El fondo de inversión en IA de Leopold Aschenbrenner se desploma en bolsa, pero conserva sus acciones de Anthropic
Situational Awareness, el hedge fund creado por un ex investigador de OpenAI, tuvo que liquidar sus inversiones públicas tras pérdidas por apalancamiento, aunque mantiene su apuesta privada en la creadora de Claude.

Leopold Aschenbrenner, un ex investigador de OpenAI conocido por sus predicciones agresivas sobre el desarrollo de la inteligencia artificial general, ha visto cómo su fondo de inversión Situational Awareness se ve obligado a deshacer gran parte de su cartera después de que sus apuestas apalancadas (inversiones hechas con dinero prestado para multiplicar las ganancias potenciales, pero también las pérdidas) en empresas tecnológicas cotizadas se desplomaran en los últimos meses.
Según informó TechCrunch, el fondo tuvo que liquidar sus posiciones públicas en empresas como Nvidia y otras compañías de semiconductores y tecnología, después de que el valor de esas inversiones cayera drásticamente. El uso de apalancamiento —una estrategia común en hedge funds (fondos de inversión privados que buscan rentabilidades altas asumiendo mayores riesgos)— amplificó las pérdidas cuando los mercados se giraron en contra de las apuestas de Aschenbrenner.
Sin embargo, el fondo conserva una carta importante en la manga: una participación en Anthropic, la startup creadora del asistente de IA Claude y rival directo de OpenAI. A diferencia de las inversiones en empresas cotizadas, las acciones de Anthropic no cotizan en bolsa y no están sujetas a las mismas presiones de mercado inmediatas. Esto le da a Aschenbrenner tiempo para esperar una posible valoración futura más alta, especialmente si Anthropic sale a bolsa o es adquirida.

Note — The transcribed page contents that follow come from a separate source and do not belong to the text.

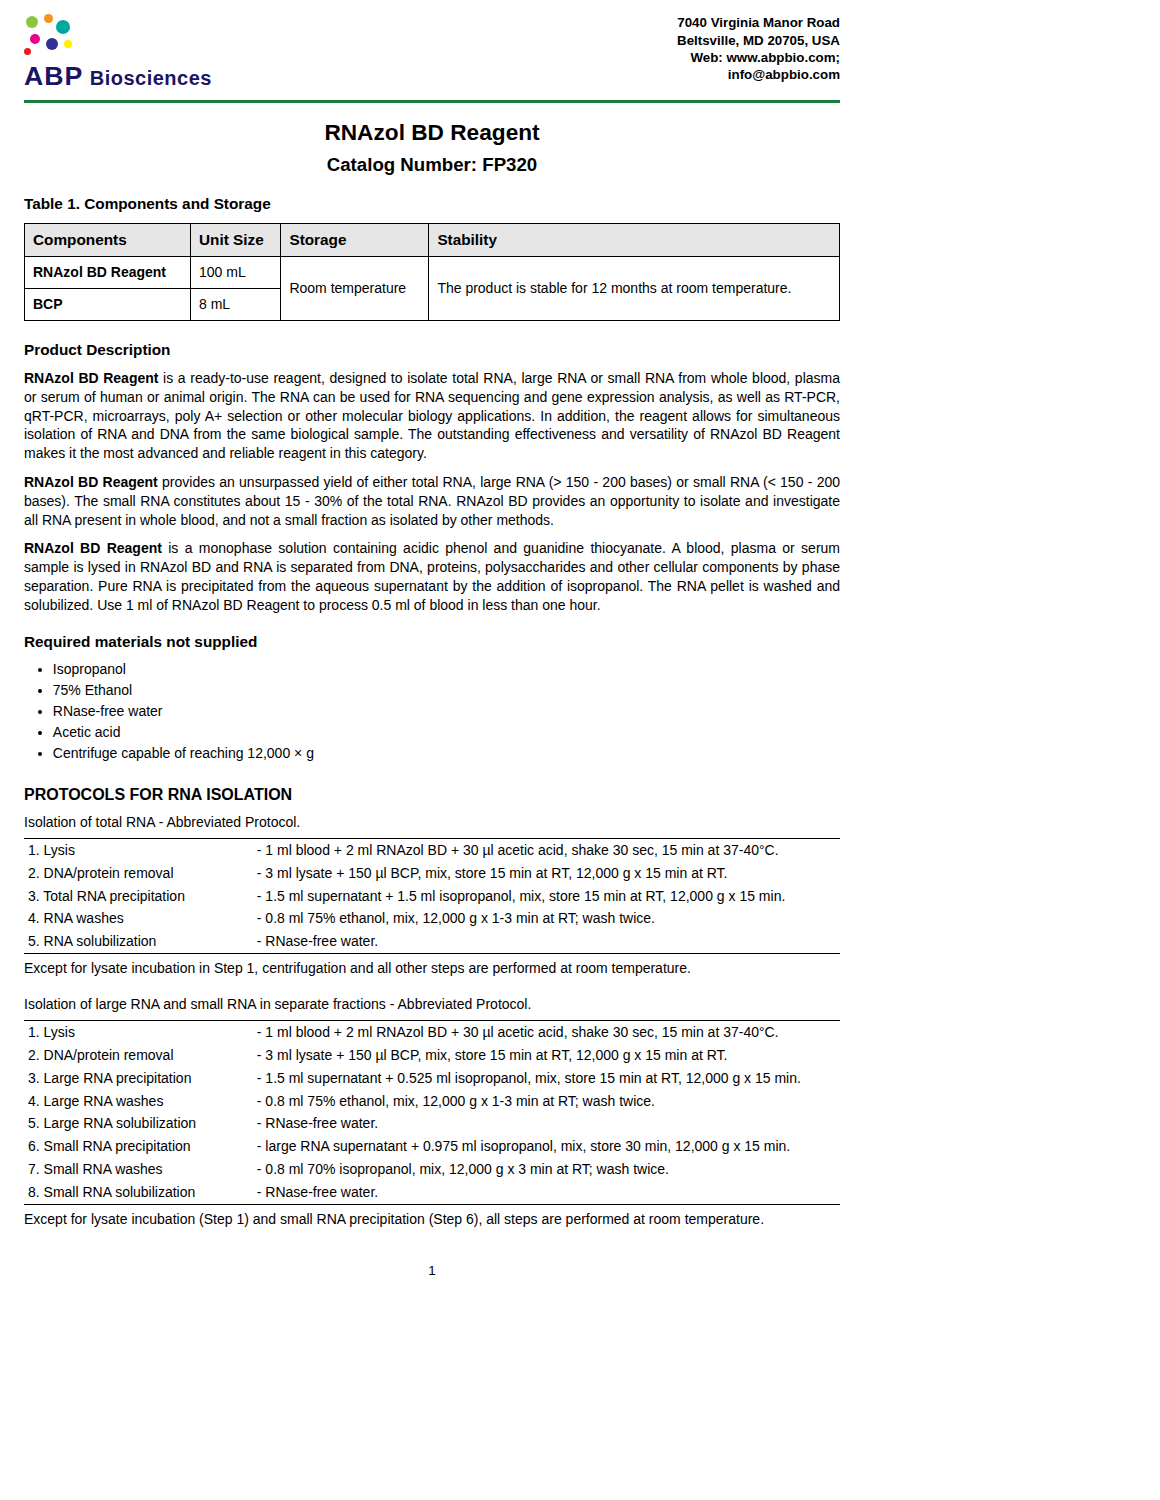ABP Biosciences
7040 Virginia Manor Road
Beltsville, MD 20705, USA
Web: www.abpbio.com;
info@abpbio.com
RNAzol BD Reagent
Catalog Number: FP320
Table 1. Components and Storage
| Components | Unit Size | Storage | Stability |
| --- | --- | --- | --- |
| RNAzol BD Reagent | 100 mL | Room temperature | The product is stable for 12 months at room temperature. |
| BCP | 8 mL |
Product Description
RNAzol BD Reagent is a ready-to-use reagent, designed to isolate total RNA, large RNA or small RNA from whole blood, plasma or serum of human or animal origin. The RNA can be used for RNA sequencing and gene expression analysis, as well as RT-PCR, qRT-PCR, microarrays, poly A+ selection or other molecular biology applications. In addition, the reagent allows for simultaneous isolation of RNA and DNA from the same biological sample. The outstanding effectiveness and versatility of RNAzol BD Reagent makes it the most advanced and reliable reagent in this category.
RNAzol BD Reagent provides an unsurpassed yield of either total RNA, large RNA (> 150 - 200 bases) or small RNA (< 150 - 200 bases). The small RNA constitutes about 15 - 30% of the total RNA. RNAzol BD provides an opportunity to isolate and investigate all RNA present in whole blood, and not a small fraction as isolated by other methods.
RNAzol BD Reagent is a monophase solution containing acidic phenol and guanidine thiocyanate. A blood, plasma or serum sample is lysed in RNAzol BD and RNA is separated from DNA, proteins, polysaccharides and other cellular components by phase separation. Pure RNA is precipitated from the aqueous supernatant by the addition of isopropanol. The RNA pellet is washed and solubilized. Use 1 ml of RNAzol BD Reagent to process 0.5 ml of blood in less than one hour.
Required materials not supplied
Isopropanol
75% Ethanol
RNase-free water
Acetic acid
Centrifuge capable of reaching 12,000 × g
PROTOCOLS FOR RNA ISOLATION
Isolation of total RNA - Abbreviated Protocol.
| 1. Lysis | - 1 ml blood + 2 ml RNAzol BD + 30 µl acetic acid, shake 30 sec, 15 min at 37-40°C. |
| 2. DNA/protein removal | - 3 ml lysate + 150 µl BCP, mix, store 15 min at RT, 12,000 g x 15 min at RT. |
| 3. Total RNA precipitation | - 1.5 ml supernatant + 1.5 ml isopropanol, mix, store 15 min at RT, 12,000 g x 15 min. |
| 4. RNA washes | - 0.8 ml 75% ethanol, mix, 12,000 g x 1-3 min at RT; wash twice. |
| 5. RNA solubilization | - RNase-free water. |
Except for lysate incubation in Step 1, centrifugation and all other steps are performed at room temperature.
Isolation of large RNA and small RNA in separate fractions - Abbreviated Protocol.
| 1. Lysis | - 1 ml blood + 2 ml RNAzol BD + 30 µl acetic acid, shake 30 sec, 15 min at 37-40°C. |
| 2. DNA/protein removal | - 3 ml lysate + 150 µl BCP, mix, store 15 min at RT, 12,000 g x 15 min at RT. |
| 3. Large RNA precipitation | - 1.5 ml supernatant + 0.525 ml isopropanol, mix, store 15 min at RT, 12,000 g x 15 min. |
| 4. Large RNA washes | - 0.8 ml 75% ethanol, mix, 12,000 g x 1-3 min at RT; wash twice. |
| 5. Large RNA solubilization | - RNase-free water. |
| 6. Small RNA precipitation | - large RNA supernatant + 0.975 ml isopropanol, mix, store 30 min, 12,000 g x 15 min. |
| 7. Small RNA washes | - 0.8 ml 70% isopropanol, mix, 12,000 g x 3 min at RT; wash twice. |
| 8. Small RNA solubilization | - RNase-free water. |
Except for lysate incubation (Step 1) and small RNA precipitation (Step 6), all steps are performed at room temperature.
1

La historia de Situational Awareness ilustra los riesgos de invertir en el sector de la inteligencia artificial con estrategias agresivas. Aunque muchos inversores apostaron fuerte por empresas de chips y modelos de IA durante el auge de ChatGPT y otros LLMs (modelos de lenguaje de gran escala, como GPT-4 o Claude, entrenados con enormes cantidades de texto), la volatilidad del mercado ha castigado duramente a quienes usaron apalancamiento sin margen de maniobra.
Aschenbrenner, que dejó OpenAI en 2023 tras criticar públicamente la gestión de riesgos de la compañía, había argumentado que la IA general estaba mucho más cerca de lo que la mayoría creía. Su fondo, lanzado con esa convicción, ahora enfrenta el desafío de demostrar que su apuesta de largo plazo en Anthropic puede compensar las pérdidas en el mercado público.